PROBLEM DETAILS:
Transcribe the listing below exactly, leaving out each image.

RECORDS:
Content starts
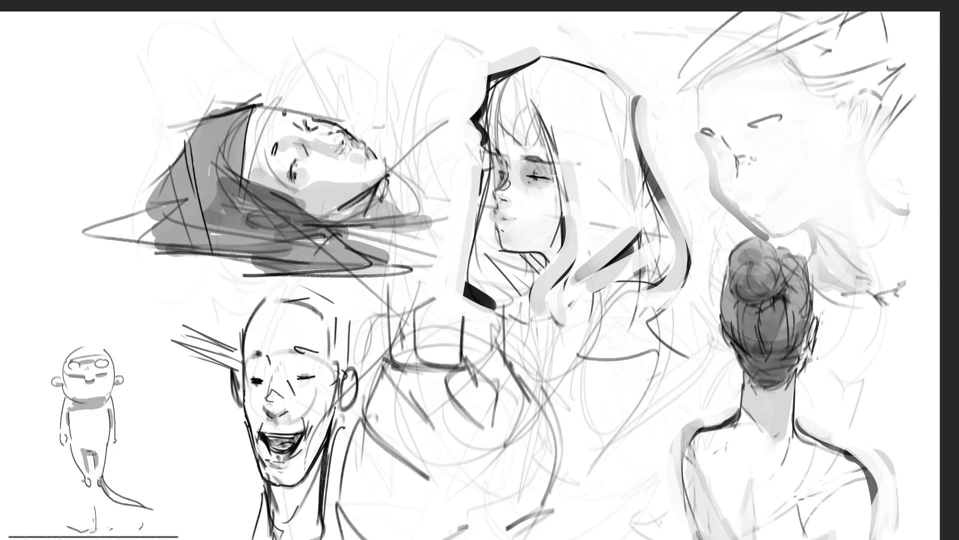
pyautogui.moveTo(737, 170)
pyautogui.mouseDown()
pyautogui.moveTo(749, 201)
pyautogui.moveTo(762, 192)
pyautogui.mouseUp()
Content ends
TASK RESPONSE:
pyautogui.moveTo(737, 170)
pyautogui.mouseDown()
pyautogui.moveTo(749, 201)
pyautogui.moveTo(762, 192)
pyautogui.mouseUp()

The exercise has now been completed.